▶ _Task directions_:
Would you write out every entry exactly, but without the pictures?

****************************************

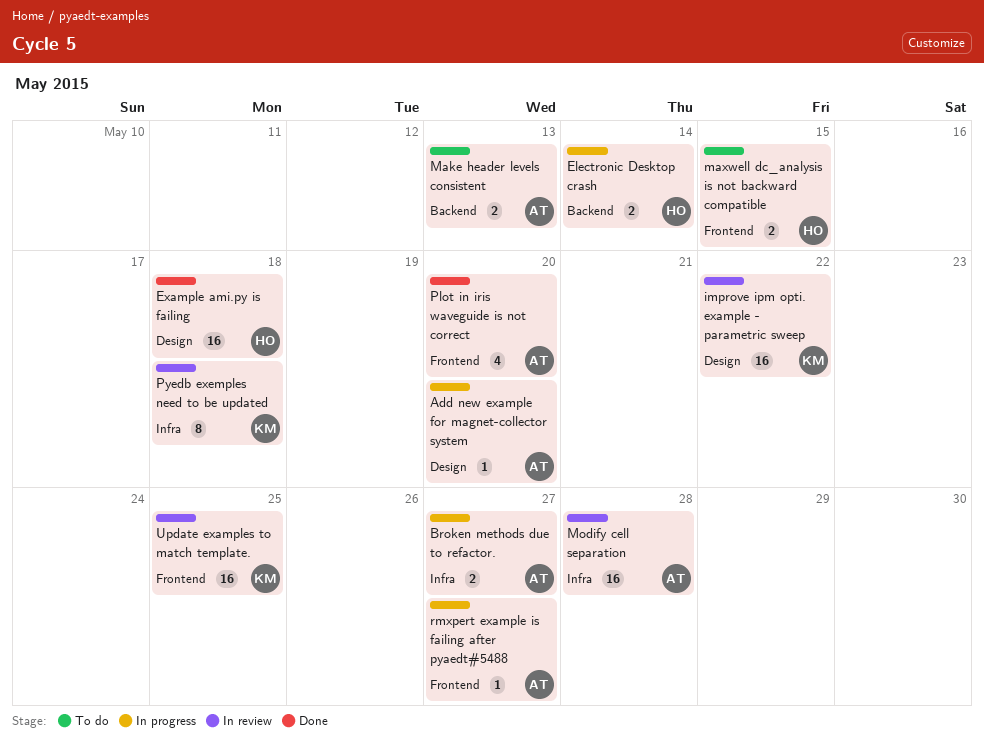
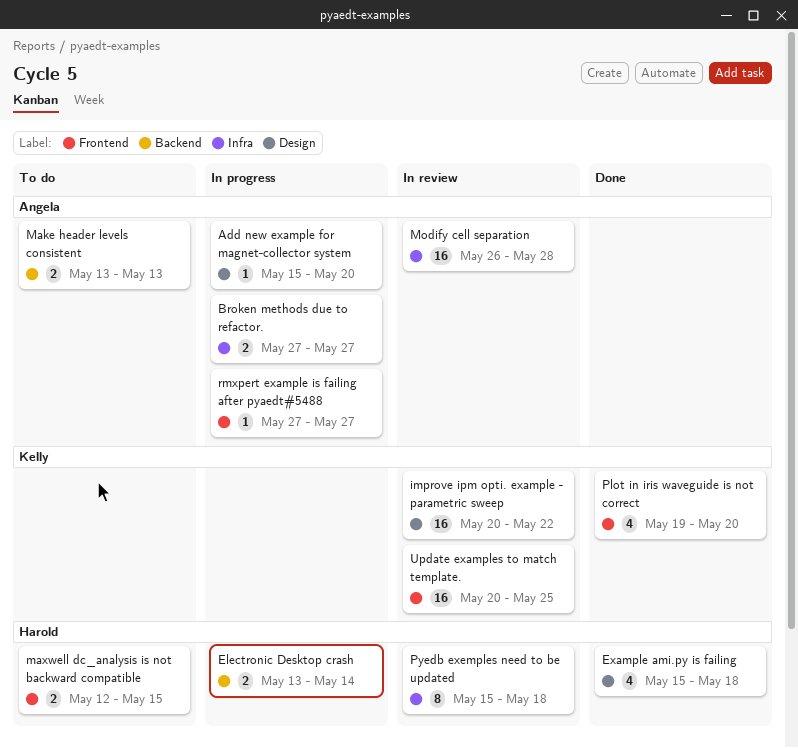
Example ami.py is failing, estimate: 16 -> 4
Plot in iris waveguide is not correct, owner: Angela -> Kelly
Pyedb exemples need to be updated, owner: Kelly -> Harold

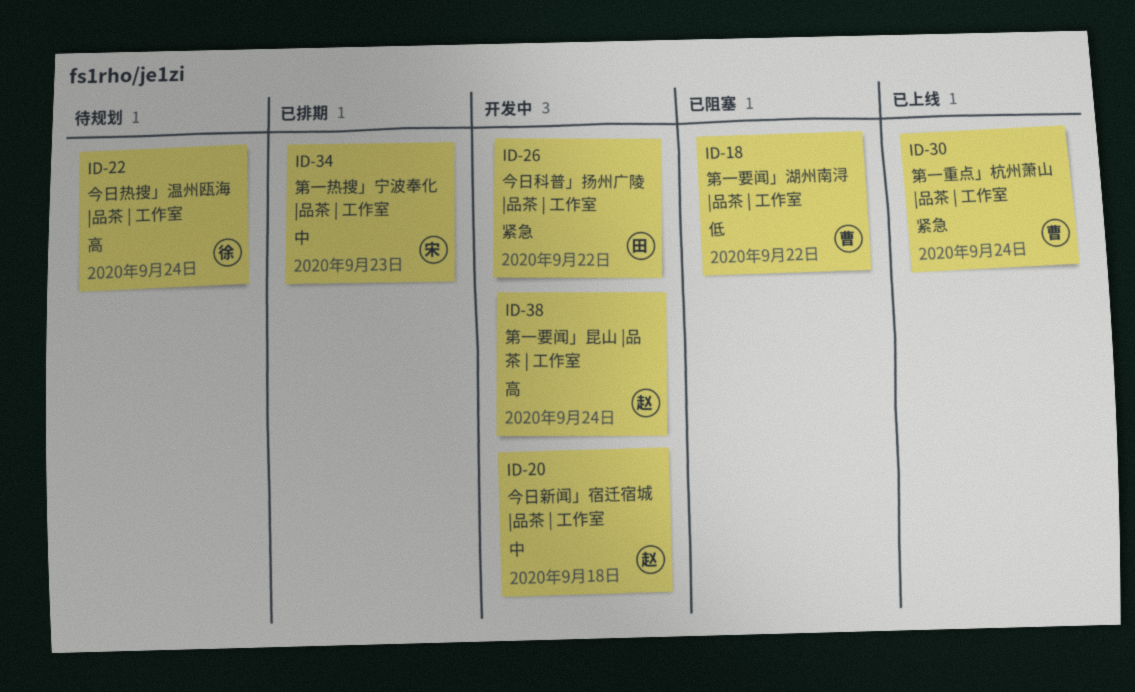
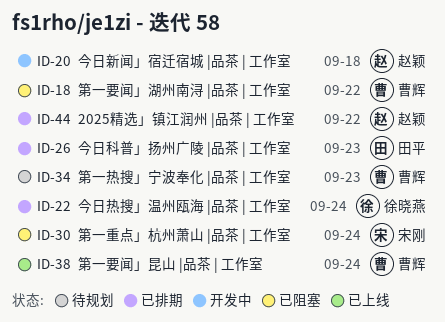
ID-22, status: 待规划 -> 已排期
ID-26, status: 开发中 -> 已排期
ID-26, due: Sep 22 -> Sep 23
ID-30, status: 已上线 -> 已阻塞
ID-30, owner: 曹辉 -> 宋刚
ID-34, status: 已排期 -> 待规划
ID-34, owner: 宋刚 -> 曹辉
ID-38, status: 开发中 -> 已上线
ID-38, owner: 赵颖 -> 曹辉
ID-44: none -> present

****************************************

▶ _Answer box_:
Example ami.py is failing, estimate: 16 -> 4
Plot in iris waveguide is not correct, owner: Angela -> Kelly
Pyedb exemples need to be updated, owner: Kelly -> Harold

ID-22, status: 待规划 -> 已排期
ID-26, status: 开发中 -> 已排期
ID-26, due: Sep 22 -> Sep 23
ID-30, status: 已上线 -> 已阻塞
ID-30, owner: 曹辉 -> 宋刚
ID-34, status: 已排期 -> 待规划
ID-34, owner: 宋刚 -> 曹辉
ID-38, status: 开发中 -> 已上线
ID-38, owner: 赵颖 -> 曹辉
ID-44: none -> present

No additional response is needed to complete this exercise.